Directive
Your reply should be a single number, the count of lines in the records that contain "PRIVADO".
** Opening Data to examine block **
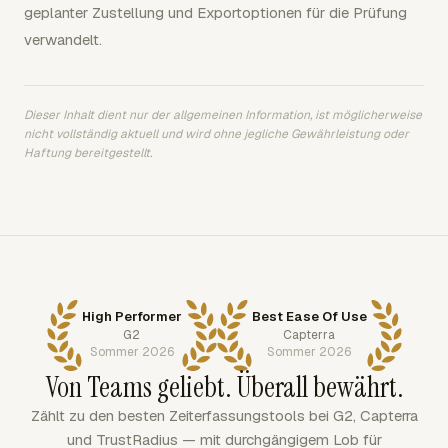
geplanter Zustellung und Exportoptionen für die Prüfung
verwandelt.
Dieser Inhalt dient nur der allgemeinen Information, ist möglicherweise
nicht vollständig aktuell und wird ohne jegliche Gewährleistung oder
Haftung bereitgestellt.
High Performer
Best Ease Of Use
G2
Capterra
Sommer 2026
Sommer 2026
Von Teams geliebt. Überall bewährt.
Zählt zu den besten Zeiterfassungstools bei G2, Capterra
und TrustRadius — mit durchgängigem Lob für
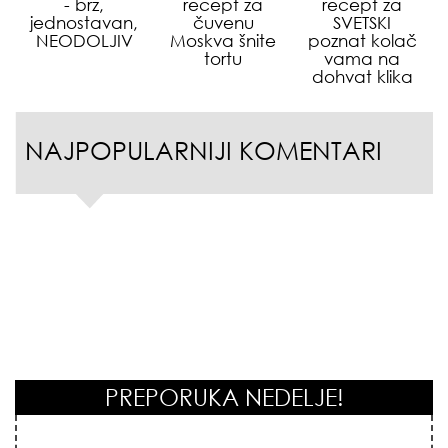
- brz,
recept za
recept za
jednostavan,
čuvenu
SVETSKI
NEODOLJIV
Moskva šnite
poznat kolač
tortu
vama na
dohvat klika
NAJPOPULARNIJI KOMENTARI
PREPORUKA NEDELJE!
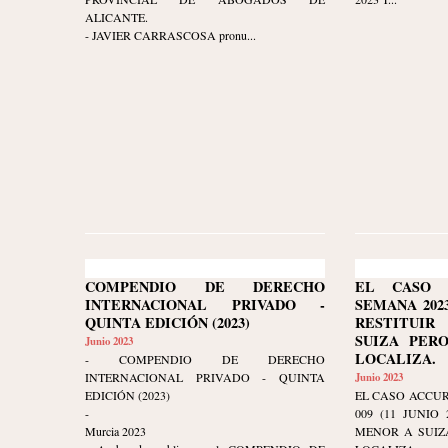
ALICANTE.
- JAVIER CARRASCOSA pronu...
COMPENDIO DE DERECHO
EL CASO 
INTERNACIONAL PRIVADO -
SEMANA 2023-
QUINTA EDICIÓN (2023)
RESTITUI
SUIZA PER
Junio 2023
LOCALIZA.
- COMPENDIO DE DERECHO
INTERNACIONAL PRIVADO - QUINTA
Junio 2023
EDICIÓN (2023)
EL CASO ACCUR
-
009 (11 JUNIO
Murcia 2023
MENOR A SUIZ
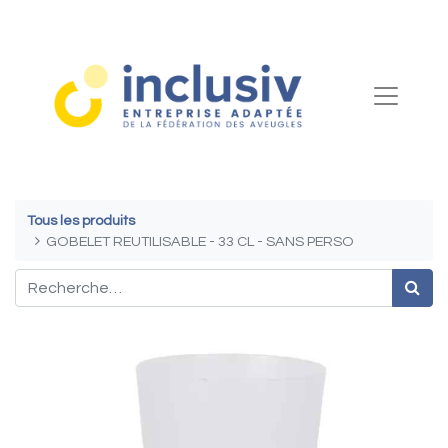
Tous les produits
GOBELET REUTILISABLE - 33 CL - SANS PERSO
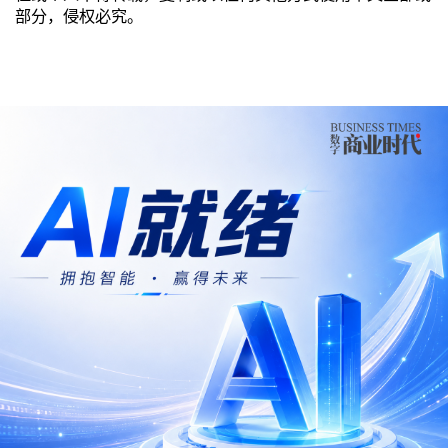
部分，侵权必究。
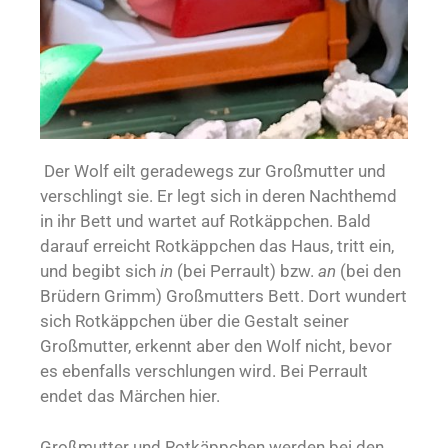
Der Wolf eilt geradewegs zur Großmutter und
verschlingt sie. Er legt sich in deren Nachthemd
in ihr Bett und wartet auf Rotkäppchen. Bald
darauf erreicht Rotkäppchen das Haus, tritt ein,
und begibt sich
in
(bei Perrault) bzw.
an
(bei den
Brüdern Grimm) Großmutters Bett. Dort wundert
sich Rotkäppchen über die Gestalt seiner
Großmutter, erkennt aber den Wolf nicht, bevor
es ebenfalls verschlungen wird. Bei Perrault
endet das Märchen hier.
Großmutter und Rotkäppchen werden bei den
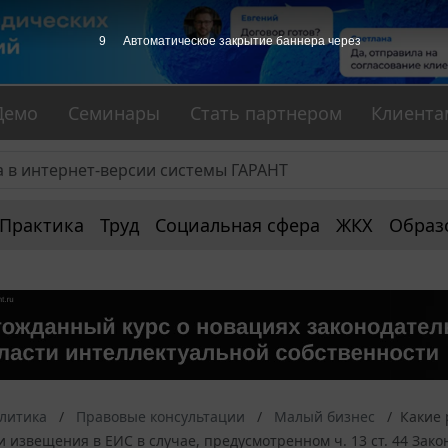
8
Автоматическое закрытие баннера через
Демо
Семинары
Стать партнером
Клиента
Практика
Труд
Социальная сфера
ЖКХ
Образ
алитика
Правовые консультации
Малый бизнес
Какие 
извещения в ЕИС в случае, предусмотренном ч. 13 ст. 44 Зако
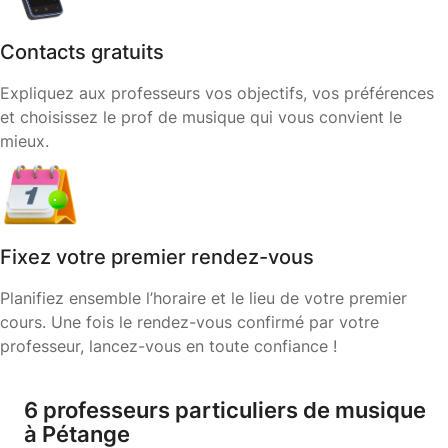
Contacts gratuits
Expliquez aux professeurs vos objectifs, vos préférences
et choisissez le prof de musique qui vous convient le
mieux.
Fixez votre premier rendez-vous
Planifiez ensemble l’horaire et le lieu de votre premier
cours. Une fois le rendez-vous confirmé par votre
professeur, lancez-vous en toute confiance !
6 professeurs particuliers de musique
à Pétange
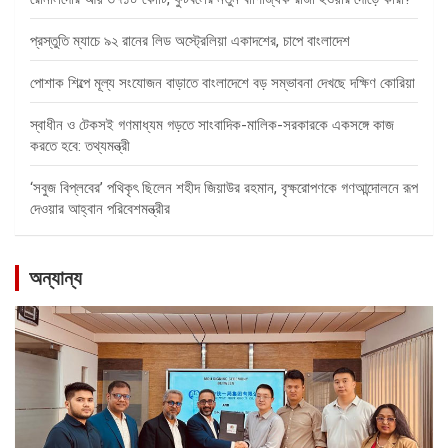
প্রস্তুতি ম্যাচে ৯২ রানের লিড অস্ট্রেলিয়া একাদশের, চাপে বাংলাদেশ
পোশাক শিল্পে মূল্য সংযোজন বাড়াতে বাংলাদেশে বড় সম্ভাবনা দেখছে দক্ষিণ কোরিয়া
স্বাধীন ও টেকসই গণমাধ্যম গড়তে সাংবাদিক-মালিক-সরকারকে একসঙ্গে কাজ
করতে হবে: তথ্যমন্ত্রী
‘সবুজ বিপ্লবের’ পথিকৃৎ ছিলেন শহীদ জিয়াউর রহমান, বৃক্ষরোপণকে গণআন্দোলনে রূপ
দেওয়ার আহ্বান পরিবেশমন্ত্রীর
অন্যান্য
** Closing Data to examine block **
Response area
2